## Stated task A
Name every geographic place mentioned in the review of The Wild Trees.
## Stated task B
Carry the review of The Wild Trees forward from its last sentence.

## Passage provided
* Begin *

Book Reviews by Mario D. Vaden - 2009 - 2011
The Wild Trees
A Story of Passion and Daring: written by Richard Preston, pertains to forests including some of the largest known coastal redwoods of California. It's about people who find, study and climb them, combining adventure and science. The book gets 5 stars for the story. *****
In 2011, one of the book's characters provided an interesting bit of information: Hyperion the tallest redwood was discovered when the writing was near completion. And Preston added an extra chapter as the final pieces of the story fell into place.
To order that book or Forest Giants, scroll to the bottom or click: ordering
Most of the redwood and forest facts in Preston's book are accurate. The narrative and descriptions are picturesque and memorable. I hope this book becomes a classic. This Preston book is not exclusively about redwood adventure. Other forests are included like Eucalyptus at the Hume Plateau Skeleton Forest in Australia.

* End *

## Dataset extract
* Begin *

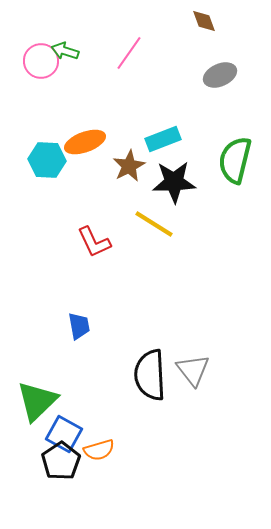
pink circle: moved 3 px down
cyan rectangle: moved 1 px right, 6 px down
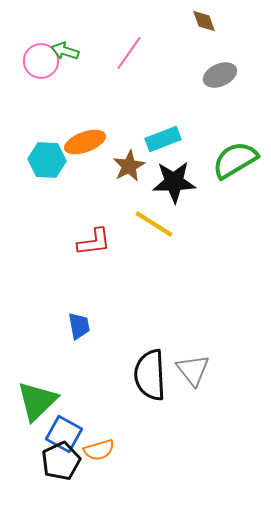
green semicircle: rotated 45 degrees clockwise
red L-shape: rotated 72 degrees counterclockwise
black pentagon: rotated 9 degrees clockwise
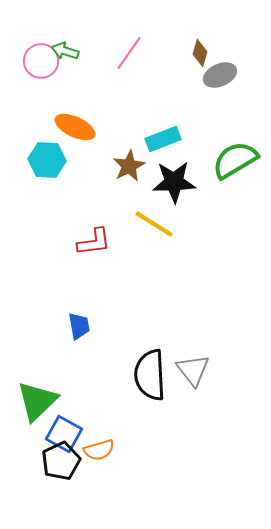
brown diamond: moved 4 px left, 32 px down; rotated 36 degrees clockwise
orange ellipse: moved 10 px left, 15 px up; rotated 45 degrees clockwise
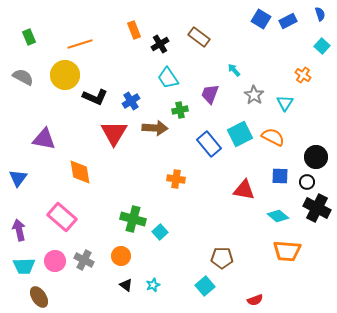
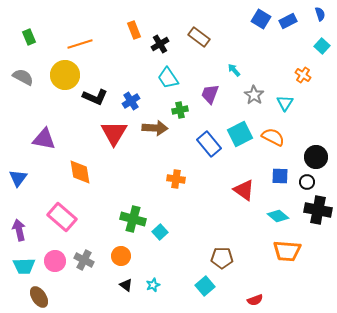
red triangle at (244, 190): rotated 25 degrees clockwise
black cross at (317, 208): moved 1 px right, 2 px down; rotated 16 degrees counterclockwise
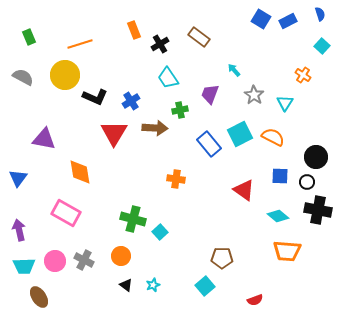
pink rectangle at (62, 217): moved 4 px right, 4 px up; rotated 12 degrees counterclockwise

* End *

## Final answer A
California; Hume Plateau Skeleton Forest; Australia

## Final answer B
For those of you who read the book, recall that character Steve Sillett and others were said to be the first to ascend and enter old growth redwood canopy (p. 125, 131, 137, 157): predominantly for scientific exploration. Contrasting, an older climber Gerald Beranek, not mentioned in the book, reached the top of old growth by 1973. It seems appropriate to introduce this here.
Beranek was avid with a camera through his lifetime, enjoying and capturing beauty of redwood forests. See atreestory.com. Although his earlier old-growth climbs were not scientific, the 1970s and 1980s climbs are likewise historical passion and daring, and a very interesting piece of northern California culture and history. Beranek is also an author of some very substantial books.
Image: Gerald Beranek - 1970's / 1980's climber.
Preston's book is one that someone either likes or does not. Most readers should enjoy it. And I don't' recall many middle ground reviews. It can hold attention for hours. Some folks have called it a bit choppy, but "rugged" seems more appropriate to describe it. The style feels like a good storyteller sharing an adventure while sitting around a campfire.
It's worth adding that Preston did an excellent job of keeping track of facts. I've read short news articles about record conifer discoveries, where writers had difficulty keeping the facts straight. Not blaming them ... it should be a challenge to grasp new concepts. I'm just saying that Preston did very well. Because he did not invent the entire story from scratch. That would have been easy. He mixed-in a ton of existing facts and information, and that's not usually an easy task.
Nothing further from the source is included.